En muchos países con bastante más tradición democrática que España no existe jornada de reflexión en vísperas de unos comicios. De hecho, no existen tantos límites como los impuestos por la legislación española al proceso electoral. Supongo que la inclusión de ese mencionado paréntesis para la meditación, así como de otras medidas que de alguna forma encorsetan el sistema político que nos hemos dado, estuvo motivada por cierto temor al desmadre. Desde una perspectiva actual esto puede sonar raro, pero las circunstancias de 2011 son muy diferentes a las de 1976. Entonces nadie daba un duro por la democracia española ni dentro ni fuera del país. En los cuarteles sonaban ruidos de sables, el terrorismo etarra -y también el de los GRAPO- iniciaba su andadura hacia cotas de crímenes que no se había atrevido a cometer durante el franquismo y, en definitiva, todo estaba en el aire. Empezando por la madurez mental del pueblo para afrontar un régimen de libertades después de casi cuarenta años de dictadura. Al menos eso pensaban los encargados de timonear el enorme cambio que urgía no sólo en lo político, sino también en el aspecto social y económico. La presunción de falta de madurez suficiente era una idea errónea, desde luego, pues la ciudadanía de este país dio sobradas muestras de estar muy preparada para la democracia a lo largo de los siguientes años, pero eso fue lo que imperó en ese momento.

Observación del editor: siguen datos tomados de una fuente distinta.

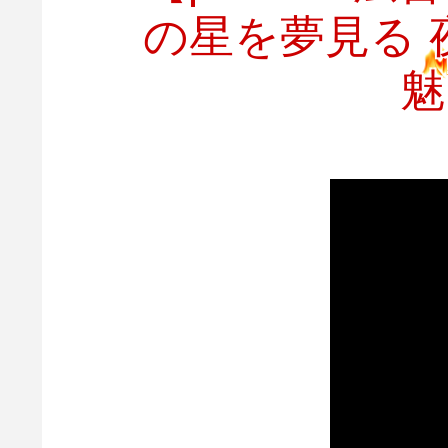
の星を夢見る 
魅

En cualquier caso, como consecuencia de esa madurez política que han demostrado los españoles durante 36 años, empiezan a sobrar muchas normas. Hay países en los que la campaña se prolonga hasta el mismo día de las votaciones. Los candidatos incluso pueden abordar a los ciudadanos para aconsejarles cuando ya se dirigen a entregar su voto, siempre que no estén a menos de 25 metros de un colegio electoral. Y no pasa nada por ello. Lo inadmisible es no cumplir la ley. Y si la ley establece que el día previo a los comicios no pueden realizarse actos ni manifestaciones de naturaleza electoral, hay que cambiarla suponiendo que sea eso lo que se considere pertinente y se vote mayoritariamente en el Parlamento; pero mientras esté vigente, hay que cumplirla. Algo que, a media tarde de ayer, no estaba claro. "Para resolver un problema, la policía no va a crear otro", decía un asustado Rubalcaba.

Ciertamente desalojar a los concentrados en la Puerta del Sol es un problema peliagudo. De entrada, cualquier acción por la fuerza supone magnificar lo que está sucediendo. Un efecto buscado por los organizadores, que los hay aunque muchos se empeñen en ocultarlo. Ocurre, no obstante, que a estas alturas quizá el incendio se les ha escapado de las manos a los pirómanos. Porque la otra opción, la de quedarse con los brazos cruzados, aun siendo la más sensata en primera instancia, a la larga resulta igual de complicada que la primera. Si el Ministerio del Interior no hace nada, como ayer dejaba entrever Rubalcaba, me pregunto con qué autoridad moral -y de cualquier tipo- les puede exigir ese mismo Ministerio a todos los españoles, a partir del lunes, que cumplan las normas de tráfico. Por ejemplo.

Lo más fácil hubiera sido no encender el fuego. Ya se hizo aquel famoso sábado de 2004 y la jugada le salió bien a quien la realizó; veremos qué pasa esta vez.